In a clip posted to online knowledge forum Big Think via YouTube, former children's show host Bill Nye spoke out against the denial of evolution, saying such views harm young people especially and hamper scientific progress.
Nye, who hosted the educational show "Bill Nye the Science Guy," which aired on PBS Kids from 1993 through 1998, made the statements in a clip posted online on Thursday, and has since been viewed over one million times. In the clip, Nye praises the United States for its contribution to technological innovation, but says that the denial of evolution is unique to the country.
"People still move to the United States. And that's largely because of the intellectual capital we have, the general understanding of science," Nye said in the clip. "When you have a portion of the population that doesn't believe in that, it holds everybody back, really.
"Evolution is the fundamental idea in all of life science, in all of biology.
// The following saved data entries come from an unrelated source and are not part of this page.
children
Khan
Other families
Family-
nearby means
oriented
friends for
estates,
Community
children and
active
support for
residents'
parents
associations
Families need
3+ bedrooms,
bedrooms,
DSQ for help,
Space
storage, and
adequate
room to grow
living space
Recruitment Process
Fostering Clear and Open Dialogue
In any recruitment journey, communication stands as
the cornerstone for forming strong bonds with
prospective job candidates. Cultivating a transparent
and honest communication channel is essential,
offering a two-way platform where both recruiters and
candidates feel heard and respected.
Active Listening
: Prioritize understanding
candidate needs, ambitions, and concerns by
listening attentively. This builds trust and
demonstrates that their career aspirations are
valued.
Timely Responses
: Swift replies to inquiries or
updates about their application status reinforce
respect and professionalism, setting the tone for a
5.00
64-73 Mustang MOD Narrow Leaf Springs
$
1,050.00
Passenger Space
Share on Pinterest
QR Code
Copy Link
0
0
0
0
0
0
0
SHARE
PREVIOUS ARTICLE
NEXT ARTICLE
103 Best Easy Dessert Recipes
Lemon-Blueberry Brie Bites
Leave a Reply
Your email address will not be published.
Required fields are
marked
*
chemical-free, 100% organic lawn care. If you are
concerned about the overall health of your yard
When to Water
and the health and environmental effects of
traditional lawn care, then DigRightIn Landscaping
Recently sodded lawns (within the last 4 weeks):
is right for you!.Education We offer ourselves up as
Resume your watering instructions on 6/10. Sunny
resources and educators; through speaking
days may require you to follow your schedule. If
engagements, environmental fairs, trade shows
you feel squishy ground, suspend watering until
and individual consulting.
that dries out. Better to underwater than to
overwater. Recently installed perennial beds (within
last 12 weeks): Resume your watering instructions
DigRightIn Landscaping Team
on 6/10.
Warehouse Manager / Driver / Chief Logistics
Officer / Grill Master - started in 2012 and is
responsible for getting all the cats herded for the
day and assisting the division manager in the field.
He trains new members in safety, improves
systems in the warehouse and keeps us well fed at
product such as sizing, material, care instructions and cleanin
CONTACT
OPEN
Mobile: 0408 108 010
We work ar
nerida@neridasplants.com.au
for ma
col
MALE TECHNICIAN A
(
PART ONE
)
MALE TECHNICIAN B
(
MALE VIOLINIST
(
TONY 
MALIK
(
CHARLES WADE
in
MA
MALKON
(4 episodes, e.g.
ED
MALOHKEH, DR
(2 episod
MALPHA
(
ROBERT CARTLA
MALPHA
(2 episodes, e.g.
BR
It's like, it's very much analogous to trying to do geology without believing in tectonic plates. You're just not going to get the right answer. Your whole world is just going to be a mystery instead of an exciting place," he added.
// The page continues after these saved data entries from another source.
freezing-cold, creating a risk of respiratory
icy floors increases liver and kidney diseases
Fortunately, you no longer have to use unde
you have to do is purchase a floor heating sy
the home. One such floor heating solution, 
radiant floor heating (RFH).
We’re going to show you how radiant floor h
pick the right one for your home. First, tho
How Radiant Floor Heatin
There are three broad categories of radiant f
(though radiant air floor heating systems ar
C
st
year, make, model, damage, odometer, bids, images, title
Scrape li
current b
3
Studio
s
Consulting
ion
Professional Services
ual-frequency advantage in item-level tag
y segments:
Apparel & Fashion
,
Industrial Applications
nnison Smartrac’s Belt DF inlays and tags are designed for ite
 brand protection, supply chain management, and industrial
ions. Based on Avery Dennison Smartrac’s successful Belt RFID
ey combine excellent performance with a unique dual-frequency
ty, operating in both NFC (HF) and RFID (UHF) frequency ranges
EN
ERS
Nye made a three-stop tour through New Hampshire earlier this summer to tout President Obama's education policies while making a push for science and engineering programs. He has endorsed Obama's reelection bid.
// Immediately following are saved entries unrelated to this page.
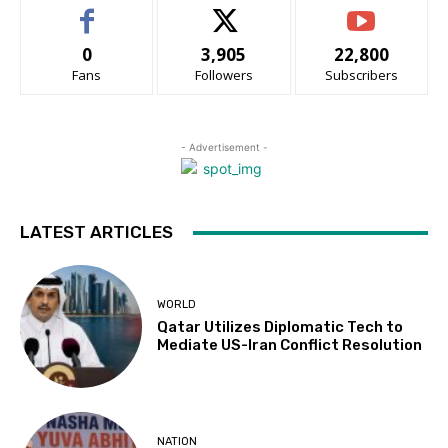
0
3,905
22,800
Fans
Followers
Subscribers
- Advertisement -
LATEST ARTICLES
WORLD
Qatar Utilizes Diplomatic Tech to
Mediate US-Iran Conflict Resolution
NATION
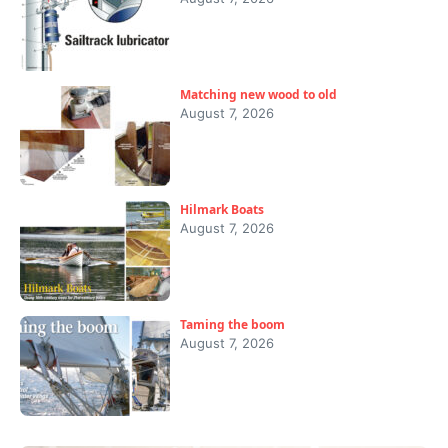
Matching new wood to old
August 7, 2026
Hilmark Boats
August 7, 2026
Taming the boom
August 7, 2026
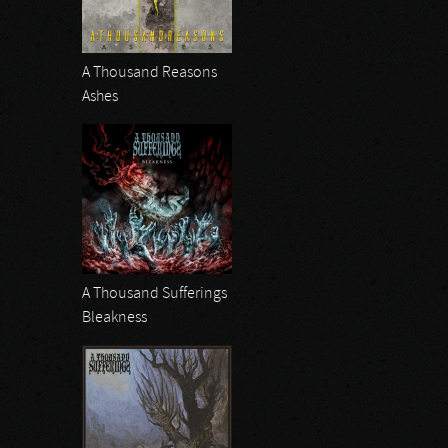
A Thousand Reasons
Ashes
A Thousand Sufferings
Bleakness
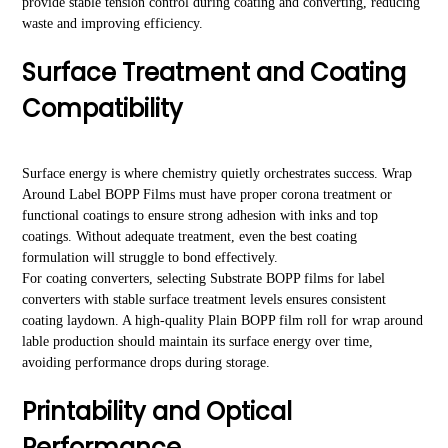
provide stable tension control during coating and converting, reducing
waste and improving efficiency.
Surface Treatment and Coating
Compatibility
Surface energy is where chemistry quietly orchestrates success. Wrap
Around Label BOPP Films must have proper corona treatment or
functional coatings to ensure strong adhesion with inks and top
coatings. Without adequate treatment, even the best coating
formulation will struggle to bond effectively.
For coating converters, selecting Substrate BOPP films for label
converters with stable surface treatment levels ensures consistent
coating laydown. A high-quality Plain BOPP film roll for wrap around
lable production should maintain its surface energy over time,
avoiding performance drops during storage.
Printability and Optical
Performance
In the clip, Nye said that one's "world just becomes fantastically complicated when you don't believe in evolution."
"Here are these ancient dinosaur bones or fossils, here is radioactivity, here are distant stars that are just like our star but they're at a different point in their lifecycle. The idea of deep time, of this billions of years, explains so much of the world around us. If you try to ignore that, your world view just becomes crazy, just untenable, itself inconsistent," he said.
Nye then goes on to urge adults not to deny the teaching of evolution to young people.
"And I say to the grownups, if you want to deny evolution and live in your world, in your world that's completely inconsistent with everything we observe in the universe, that's fine, but don't make your kids do it because we need them. We need scientifically literate voters and taxpayers for the future. We need people that can - we need engineers that can build stuff, solve problems.
"It's just really a hard thing, it's really a hard thing. You know, in another couple of centuries that world view, I'm sure, will be, it just won't exist. There's no evidence for it."